Mesmo um simples sanduíche. Mesmo uma sopa knorr. O nhoque de batata amassada no garfo. O molho de tomate desde o descascar. Mesmo, e com toda a arte, o seu bom gosto em cada centímetro.
Eu me lembro de observar o movimento de suas mãos a cada vez que ele preparava alguma coisa na cozinha. E elas cantavam. Dançavam carinho. A cada ingrediente, um beijo: na maçã do rosto, na testa, na ponta do nariz. Na colherada de arroz, essas mãos nos serviam declaração de amor.
Sim, porque esse não era um privilégio meu. Suas mãos assim faziam para cada um de quem ele gostava. Cozinhando para quinze, vinte pessoas, passava o tempo na cozinha, ora conversando com um, ora com outro, ora sozinho com o amor que lhe temperava os pratos. E aquele era seu deleite e sua alegria. Amar com as mãos: servir os pratos um a um, colocando em cada um deles o seu gosto pela vida.
Suas mãos também desenhavam.
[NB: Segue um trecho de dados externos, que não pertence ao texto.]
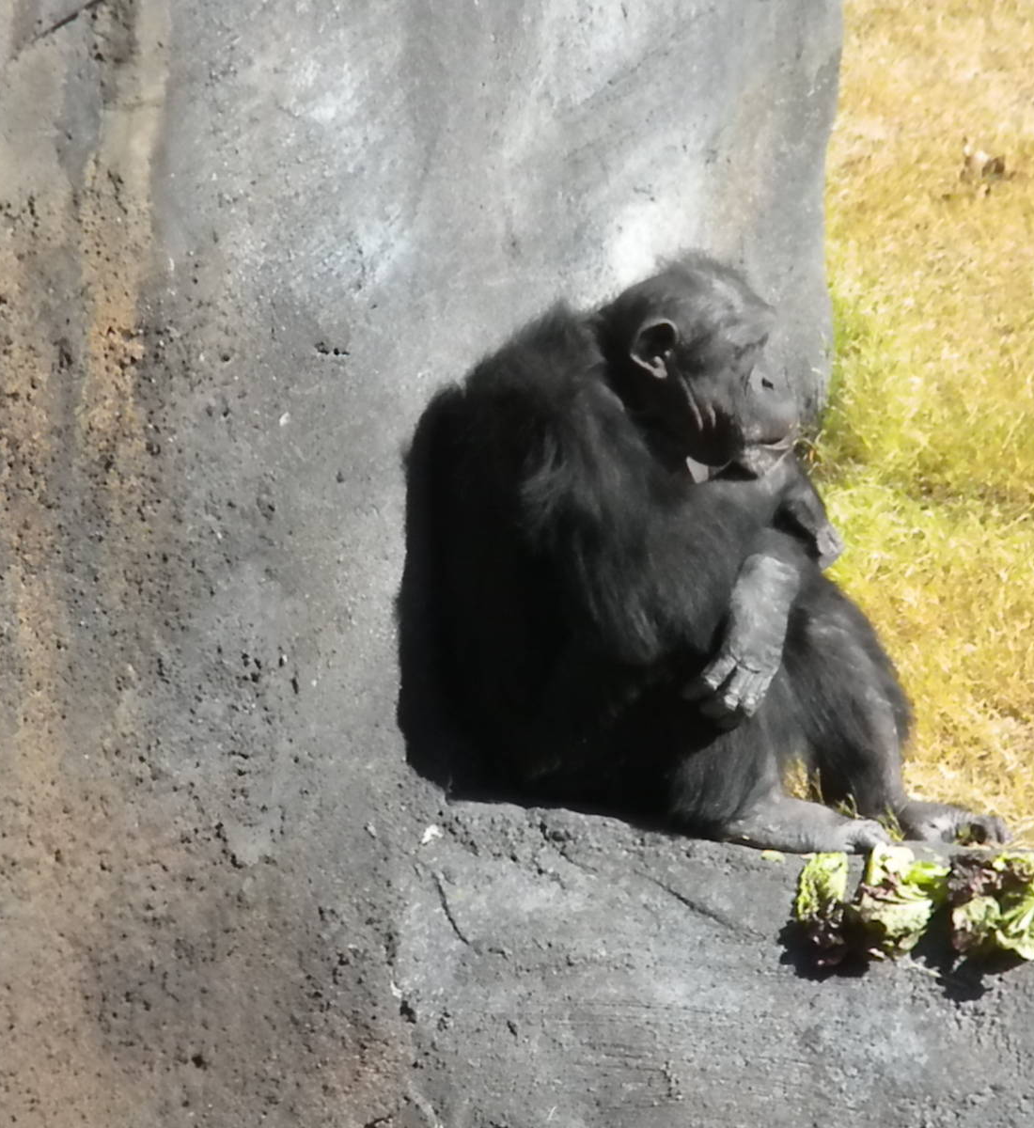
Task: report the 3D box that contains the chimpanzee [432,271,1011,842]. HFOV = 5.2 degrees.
[{"bbox_3d":[0.231,-0.013,13.500,0.690,0.700,0.480,1,11,3],"label":"chimpanzee"}]

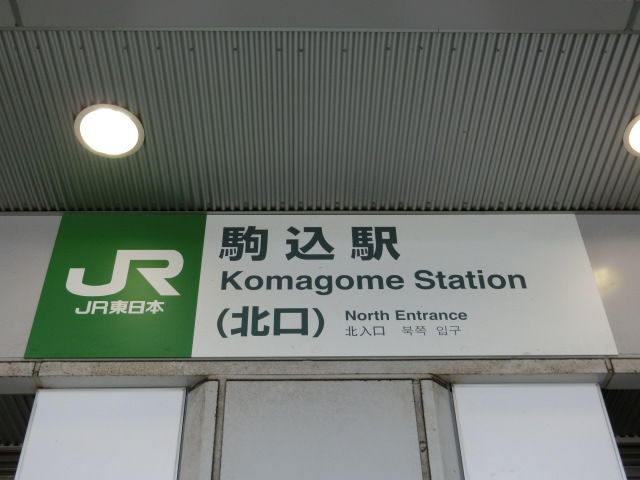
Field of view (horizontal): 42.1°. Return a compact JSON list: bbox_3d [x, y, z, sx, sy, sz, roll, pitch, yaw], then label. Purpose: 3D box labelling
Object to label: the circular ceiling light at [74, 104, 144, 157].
[{"bbox_3d":[-0.668,-0.346,2.636,0.222,0.030,0.222,0,-42,-1],"label":"circular ceiling light"}]

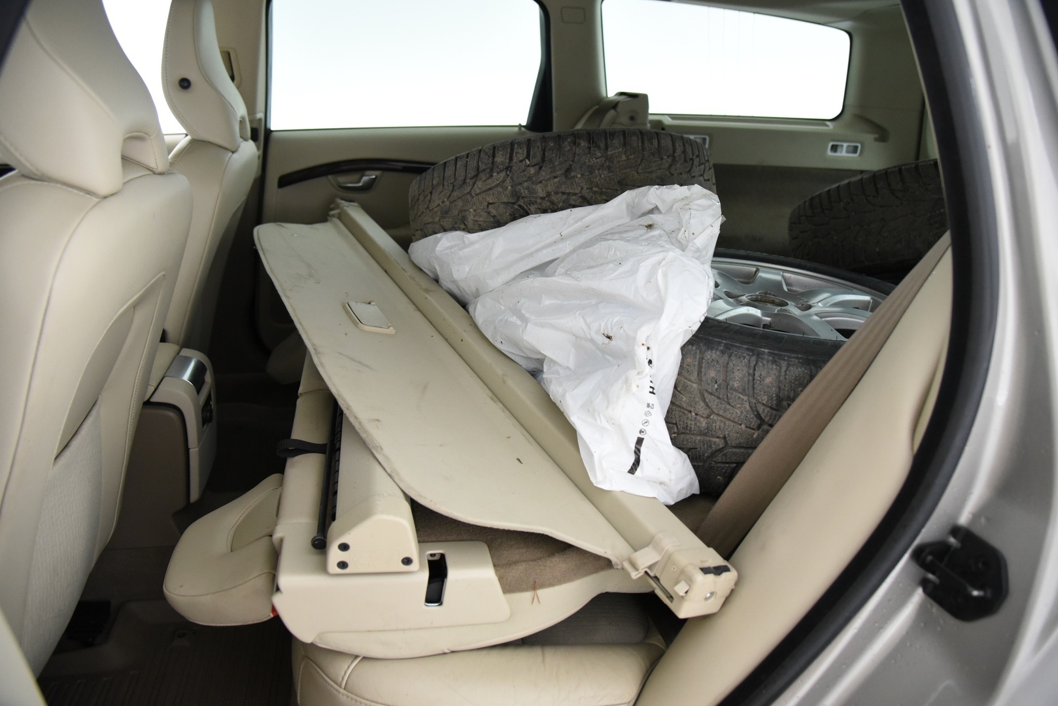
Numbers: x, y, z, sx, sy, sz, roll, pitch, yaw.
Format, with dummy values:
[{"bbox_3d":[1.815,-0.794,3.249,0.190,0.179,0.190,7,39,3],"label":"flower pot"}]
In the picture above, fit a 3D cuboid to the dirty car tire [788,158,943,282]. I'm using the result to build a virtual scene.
[{"bbox_3d":[0.900,-0.235,1.540,0.665,0.215,0.665,1,-6,0],"label":"dirty car tire"}]

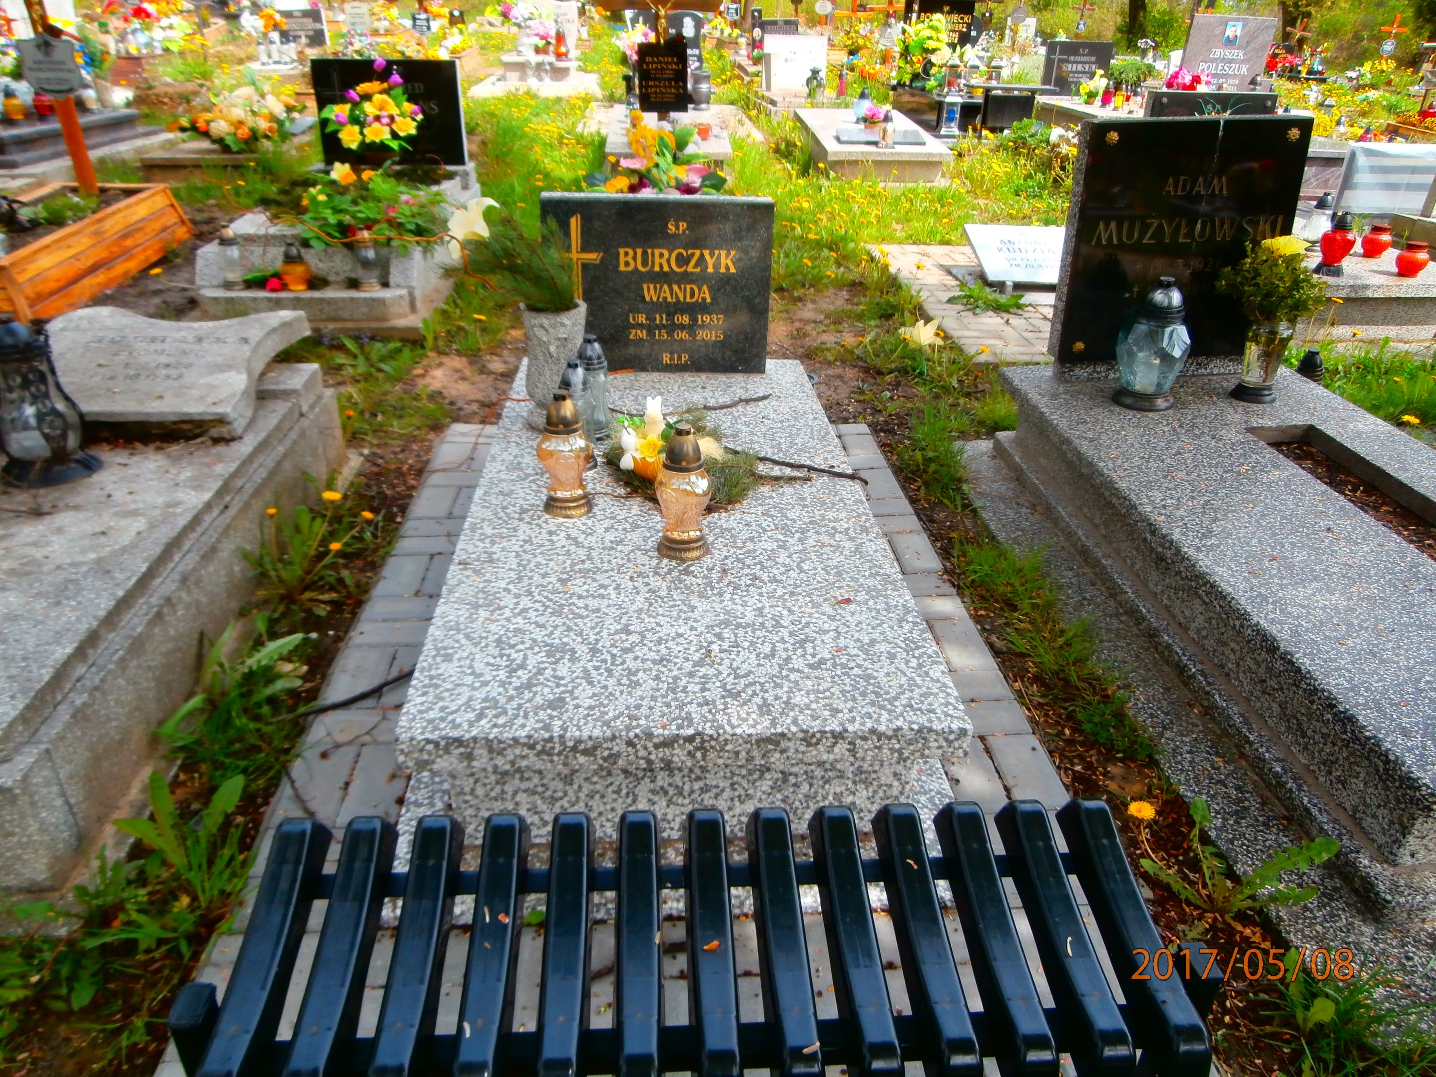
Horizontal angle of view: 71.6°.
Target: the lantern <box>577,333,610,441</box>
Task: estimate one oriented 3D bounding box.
[{"bbox_3d":[-0.289,-0.352,2.302,0.074,0.242,0.074,0,27,-4],"label":"lantern"}]

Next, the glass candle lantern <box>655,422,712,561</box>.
[{"bbox_3d":[-0.064,-0.091,1.846,0.103,0.252,0.103,0,28,-4],"label":"glass candle lantern"}]

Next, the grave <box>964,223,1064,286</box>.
[{"bbox_3d":[1.474,-1.345,4.747,0.497,0.036,0.513,0,46,-4],"label":"grave"}]

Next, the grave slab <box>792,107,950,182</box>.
[{"bbox_3d":[1.212,-3.254,8.231,0.930,0.235,1.978,0,31,-4],"label":"grave slab"}]

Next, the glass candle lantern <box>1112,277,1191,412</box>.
[{"bbox_3d":[1.185,-0.531,2.698,0.178,0.345,0.178,0,28,-4],"label":"glass candle lantern"}]

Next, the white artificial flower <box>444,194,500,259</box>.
[{"bbox_3d":[-0.545,-0.694,2.218,0.111,0.124,0.089,9,28,14],"label":"white artificial flower"}]

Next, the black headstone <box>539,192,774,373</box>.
[{"bbox_3d":[-0.162,-0.693,2.726,0.605,0.465,0.080,0,27,-4],"label":"black headstone"}]

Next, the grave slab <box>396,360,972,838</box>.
[{"bbox_3d":[-0.104,-0.006,2.244,0.814,0.270,1.746,0,28,-4],"label":"grave slab"}]

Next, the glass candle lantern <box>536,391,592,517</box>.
[{"bbox_3d":[-0.299,-0.171,1.948,0.105,0.245,0.105,0,27,-4],"label":"glass candle lantern"}]

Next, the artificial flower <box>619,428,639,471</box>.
[{"bbox_3d":[-0.191,-0.194,2.127,0.043,0.095,0.043,0,27,-4],"label":"artificial flower"}]

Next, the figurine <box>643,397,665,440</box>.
[{"bbox_3d":[-0.141,-0.264,2.205,0.046,0.111,0.045,0,28,-4],"label":"figurine"}]

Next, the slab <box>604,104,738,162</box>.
[{"bbox_3d":[-0.340,-2.807,6.871,0.796,0.070,1.670,0,33,-3],"label":"slab"}]

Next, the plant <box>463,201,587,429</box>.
[{"bbox_3d":[-0.441,-0.507,2.317,0.271,0.492,0.219,0,27,-4],"label":"plant"}]

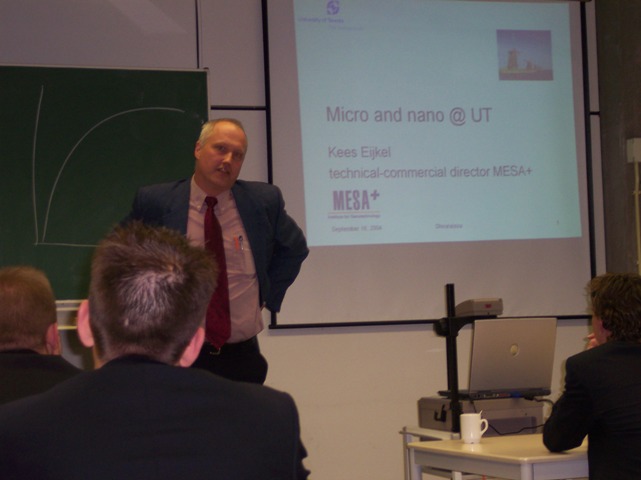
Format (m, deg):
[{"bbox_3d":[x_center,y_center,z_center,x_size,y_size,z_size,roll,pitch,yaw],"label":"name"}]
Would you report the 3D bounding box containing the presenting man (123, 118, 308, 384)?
[{"bbox_3d":[-0.325,0.511,5.223,0.620,1.800,0.350,-2,-3,-8],"label":"presenting man"}]

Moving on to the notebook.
[{"bbox_3d":[0.637,0.428,5.940,0.322,0.278,0.325,-1,-3,-21],"label":"notebook"}]

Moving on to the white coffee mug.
[{"bbox_3d":[0.505,0.620,5.400,0.091,0.095,0.069,-2,-3,5],"label":"white coffee mug"}]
Selecionavam músicas e me puxavam para dançar. Escolhiam flores para surpreendentes buquês. Ao escrever, entregavam o charme suave do escritor. Mãos que ora remavam, ora acendiam o cigarro. Mãos que me enxugavam lágrimas. Mãos que contavam piadas. Mãos que me abraçavam forte na hora de dormir, e que não adormeciam enquanto não cobrissem minha orelha. Que discavam meu número e davam à voz o seu lugar. Compunham mensagens com uma doçura antiga, num mundo moderno e celular – posicionando cada ponto e cada vírgula, sem perder um dedo de autenticidade. Mãos espontâneas e bailarinas. Mãos que passeavam pelo ar, cheias de vida e de amor.
Mãos que me seguravam o rosto no beijar. Eu era dele a cada beijo. Éramos um do outro num amor que nada tem a ver com posse.
Mãos que um dia se encontraram para seguir outro caminho. E que pareceram largar as minhas. Que não puderam tomar as suas. Mãos que teciam danças. Ainda ouço as músicas – e me guio por elas.
Agora me dê as mãos, filho. E saiba que as suas lembram muito as do seu pai.